RECORDED DATA below:

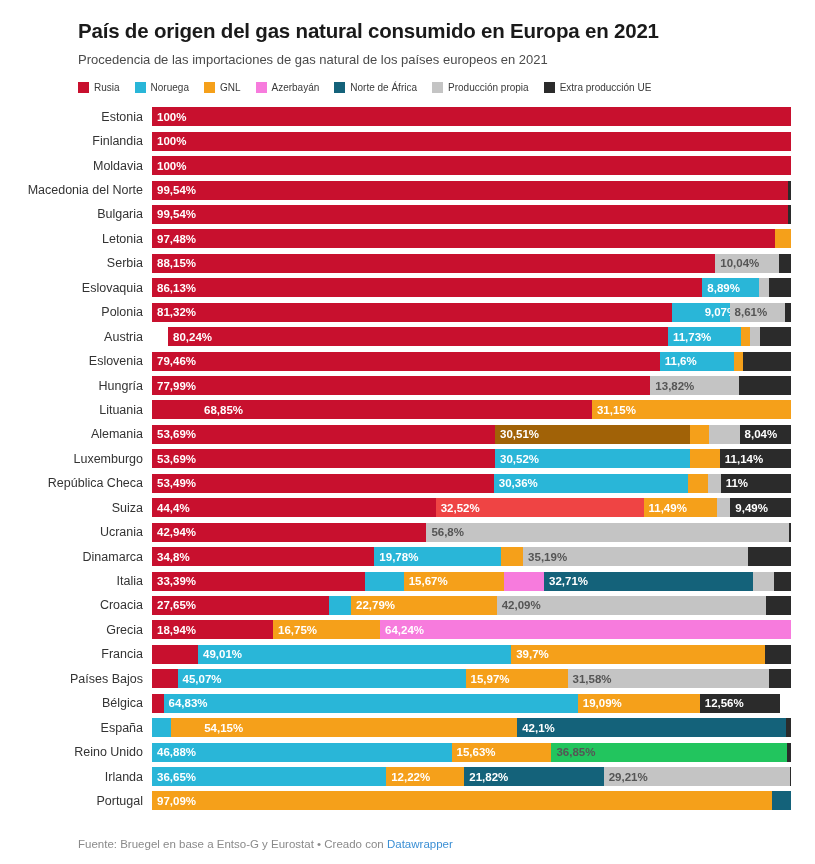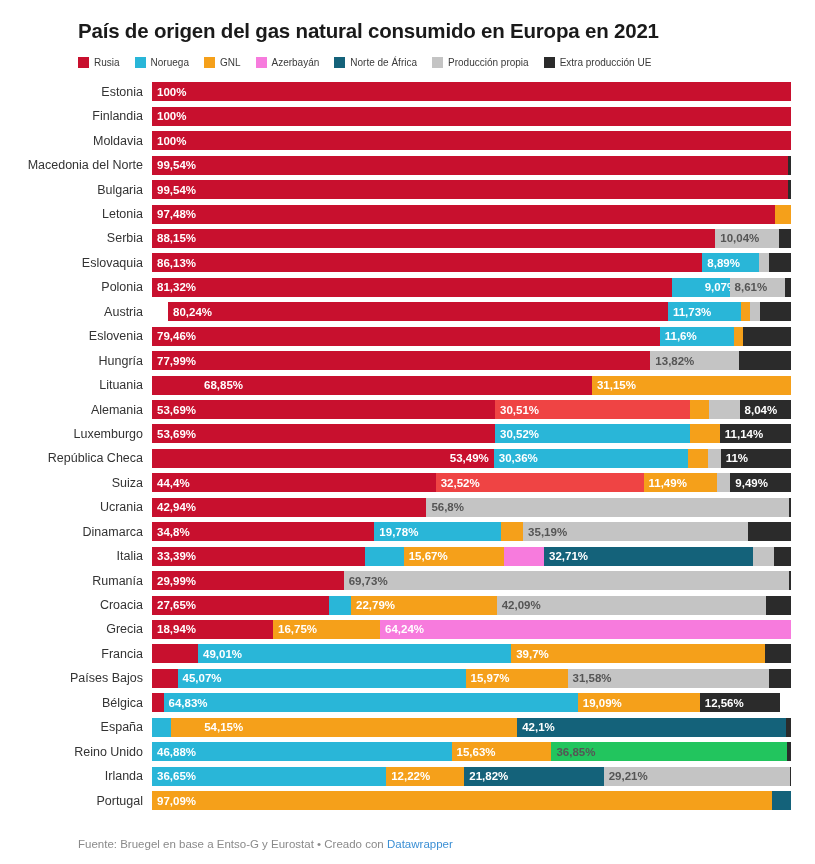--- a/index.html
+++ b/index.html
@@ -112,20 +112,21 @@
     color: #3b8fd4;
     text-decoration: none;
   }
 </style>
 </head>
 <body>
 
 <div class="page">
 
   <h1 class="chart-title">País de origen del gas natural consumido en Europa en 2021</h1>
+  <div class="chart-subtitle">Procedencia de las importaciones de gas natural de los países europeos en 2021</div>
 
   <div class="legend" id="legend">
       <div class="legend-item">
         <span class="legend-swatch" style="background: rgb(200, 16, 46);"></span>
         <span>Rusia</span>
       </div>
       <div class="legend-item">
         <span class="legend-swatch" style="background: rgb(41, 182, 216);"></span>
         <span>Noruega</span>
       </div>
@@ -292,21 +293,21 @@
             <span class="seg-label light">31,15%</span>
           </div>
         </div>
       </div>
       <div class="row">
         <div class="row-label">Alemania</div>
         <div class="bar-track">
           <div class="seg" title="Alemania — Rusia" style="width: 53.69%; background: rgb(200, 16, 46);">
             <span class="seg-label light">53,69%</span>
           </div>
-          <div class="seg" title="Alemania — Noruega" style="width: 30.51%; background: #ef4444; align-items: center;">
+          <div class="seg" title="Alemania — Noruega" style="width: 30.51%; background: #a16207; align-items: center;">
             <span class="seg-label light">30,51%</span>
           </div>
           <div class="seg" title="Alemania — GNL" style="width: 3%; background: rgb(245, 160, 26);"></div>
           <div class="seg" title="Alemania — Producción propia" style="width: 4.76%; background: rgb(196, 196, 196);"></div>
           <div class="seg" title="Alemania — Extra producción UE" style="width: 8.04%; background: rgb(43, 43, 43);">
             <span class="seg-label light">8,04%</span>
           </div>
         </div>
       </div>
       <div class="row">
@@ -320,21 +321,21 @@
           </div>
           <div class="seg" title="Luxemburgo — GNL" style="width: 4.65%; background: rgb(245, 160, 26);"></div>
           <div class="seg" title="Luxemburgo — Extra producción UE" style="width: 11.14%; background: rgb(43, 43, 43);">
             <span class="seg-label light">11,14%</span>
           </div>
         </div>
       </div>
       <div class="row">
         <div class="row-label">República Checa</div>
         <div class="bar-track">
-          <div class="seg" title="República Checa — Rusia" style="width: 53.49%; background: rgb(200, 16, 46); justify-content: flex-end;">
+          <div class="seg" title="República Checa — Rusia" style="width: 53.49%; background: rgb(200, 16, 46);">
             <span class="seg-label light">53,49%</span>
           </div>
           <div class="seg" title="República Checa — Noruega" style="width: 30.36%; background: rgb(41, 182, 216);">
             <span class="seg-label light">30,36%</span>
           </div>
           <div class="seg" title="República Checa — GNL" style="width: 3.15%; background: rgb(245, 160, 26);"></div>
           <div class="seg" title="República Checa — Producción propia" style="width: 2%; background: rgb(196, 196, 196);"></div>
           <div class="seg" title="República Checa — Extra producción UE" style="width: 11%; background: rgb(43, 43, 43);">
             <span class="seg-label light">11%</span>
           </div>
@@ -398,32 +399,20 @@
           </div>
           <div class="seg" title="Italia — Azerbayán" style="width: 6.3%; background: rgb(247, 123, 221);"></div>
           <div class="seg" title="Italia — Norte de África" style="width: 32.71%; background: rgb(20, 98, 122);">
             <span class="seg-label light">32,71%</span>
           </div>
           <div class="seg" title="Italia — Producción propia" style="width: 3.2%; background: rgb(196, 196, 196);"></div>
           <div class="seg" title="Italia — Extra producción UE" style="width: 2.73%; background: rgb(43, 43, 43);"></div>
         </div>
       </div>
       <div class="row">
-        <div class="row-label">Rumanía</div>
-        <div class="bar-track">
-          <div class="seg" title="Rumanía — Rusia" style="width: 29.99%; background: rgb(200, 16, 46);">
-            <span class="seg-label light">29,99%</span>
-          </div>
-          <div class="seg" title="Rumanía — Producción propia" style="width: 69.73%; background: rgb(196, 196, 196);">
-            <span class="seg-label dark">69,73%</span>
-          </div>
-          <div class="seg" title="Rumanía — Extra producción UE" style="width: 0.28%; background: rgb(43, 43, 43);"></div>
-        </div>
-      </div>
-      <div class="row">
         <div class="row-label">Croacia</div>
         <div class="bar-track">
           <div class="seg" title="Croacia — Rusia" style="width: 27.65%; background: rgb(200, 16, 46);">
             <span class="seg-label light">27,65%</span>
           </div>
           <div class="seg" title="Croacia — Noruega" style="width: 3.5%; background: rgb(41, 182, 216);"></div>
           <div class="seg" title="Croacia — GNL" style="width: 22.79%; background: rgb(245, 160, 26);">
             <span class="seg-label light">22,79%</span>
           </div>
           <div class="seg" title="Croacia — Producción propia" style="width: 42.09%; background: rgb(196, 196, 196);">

End of RECORDED DATA.

EXERCISE PROMPT:
Reproduce the data above exactly, leaving each picture out.

OUTPUT FOR THIS TASK:
--- a/index.html
+++ b/index.html
@@ -112,20 +112,21 @@
     color: #3b8fd4;
     text-decoration: none;
   }
 </style>
 </head>
 <body>
 
 <div class="page">
 
   <h1 class="chart-title">País de origen del gas natural consumido en Europa en 2021</h1>
+  <div class="chart-subtitle">Procedencia de las importaciones de gas natural de los países europeos en 2021</div>
 
   <div class="legend" id="legend">
       <div class="legend-item">
         <span class="legend-swatch" style="background: rgb(200, 16, 46);"></span>
         <span>Rusia</span>
       </div>
       <div class="legend-item">
         <span class="legend-swatch" style="background: rgb(41, 182, 216);"></span>
         <span>Noruega</span>
       </div>
@@ -292,21 +293,21 @@
             <span class="seg-label light">31,15%</span>
           </div>
         </div>
       </div>
       <div class="row">
         <div class="row-label">Alemania</div>
         <div class="bar-track">
           <div class="seg" title="Alemania — Rusia" style="width: 53.69%; background: rgb(200, 16, 46);">
             <span class="seg-label light">53,69%</span>
           </div>
-          <div class="seg" title="Alemania — Noruega" style="width: 30.51%; background: #ef4444; align-items: center;">
+          <div class="seg" title="Alemania — Noruega" style="width: 30.51%; background: #a16207; align-items: center;">
             <span class="seg-label light">30,51%</span>
           </div>
           <div class="seg" title="Alemania — GNL" style="width: 3%; background: rgb(245, 160, 26);"></div>
           <div class="seg" title="Alemania — Producción propia" style="width: 4.76%; background: rgb(196, 196, 196);"></div>
           <div class="seg" title="Alemania — Extra producción UE" style="width: 8.04%; background: rgb(43, 43, 43);">
             <span class="seg-label light">8,04%</span>
           </div>
         </div>
       </div>
       <div class="row">
@@ -320,21 +321,21 @@
           </div>
           <div class="seg" title="Luxemburgo — GNL" style="width: 4.65%; background: rgb(245, 160, 26);"></div>
           <div class="seg" title="Luxemburgo — Extra producción UE" style="width: 11.14%; background: rgb(43, 43, 43);">
             <span class="seg-label light">11,14%</span>
           </div>
         </div>
       </div>
       <div class="row">
         <div class="row-label">República Checa</div>
         <div class="bar-track">
-          <div class="seg" title="República Checa — Rusia" style="width: 53.49%; background: rgb(200, 16, 46); justify-content: flex-end;">
+          <div class="seg" title="República Checa — Rusia" style="width: 53.49%; background: rgb(200, 16, 46);">
             <span class="seg-label light">53,49%</span>
           </div>
           <div class="seg" title="República Checa — Noruega" style="width: 30.36%; background: rgb(41, 182, 216);">
             <span class="seg-label light">30,36%</span>
           </div>
           <div class="seg" title="República Checa — GNL" style="width: 3.15%; background: rgb(245, 160, 26);"></div>
           <div class="seg" title="República Checa — Producción propia" style="width: 2%; background: rgb(196, 196, 196);"></div>
           <div class="seg" title="República Checa — Extra producción UE" style="width: 11%; background: rgb(43, 43, 43);">
             <span class="seg-label light">11%</span>
           </div>
@@ -398,32 +399,20 @@
           </div>
           <div class="seg" title="Italia — Azerbayán" style="width: 6.3%; background: rgb(247, 123, 221);"></div>
           <div class="seg" title="Italia — Norte de África" style="width: 32.71%; background: rgb(20, 98, 122);">
             <span class="seg-label light">32,71%</span>
           </div>
           <div class="seg" title="Italia — Producción propia" style="width: 3.2%; background: rgb(196, 196, 196);"></div>
           <div class="seg" title="Italia — Extra producción UE" style="width: 2.73%; background: rgb(43, 43, 43);"></div>
         </div>
       </div>
       <div class="row">
-        <div class="row-label">Rumanía</div>
-        <div class="bar-track">
-          <div class="seg" title="Rumanía — Rusia" style="width: 29.99%; background: rgb(200, 16, 46);">
-            <span class="seg-label light">29,99%</span>
-          </div>
-          <div class="seg" title="Rumanía — Producción propia" style="width: 69.73%; background: rgb(196, 196, 196);">
-            <span class="seg-label dark">69,73%</span>
-          </div>
-          <div class="seg" title="Rumanía — Extra producción UE" style="width: 0.28%; background: rgb(43, 43, 43);"></div>
-        </div>
-      </div>
-      <div class="row">
         <div class="row-label">Croacia</div>
         <div class="bar-track">
           <div class="seg" title="Croacia — Rusia" style="width: 27.65%; background: rgb(200, 16, 46);">
             <span class="seg-label light">27,65%</span>
           </div>
           <div class="seg" title="Croacia — Noruega" style="width: 3.5%; background: rgb(41, 182, 216);"></div>
           <div class="seg" title="Croacia — GNL" style="width: 22.79%; background: rgb(245, 160, 26);">
             <span class="seg-label light">22,79%</span>
           </div>
           <div class="seg" title="Croacia — Producción propia" style="width: 42.09%; background: rgb(196, 196, 196);">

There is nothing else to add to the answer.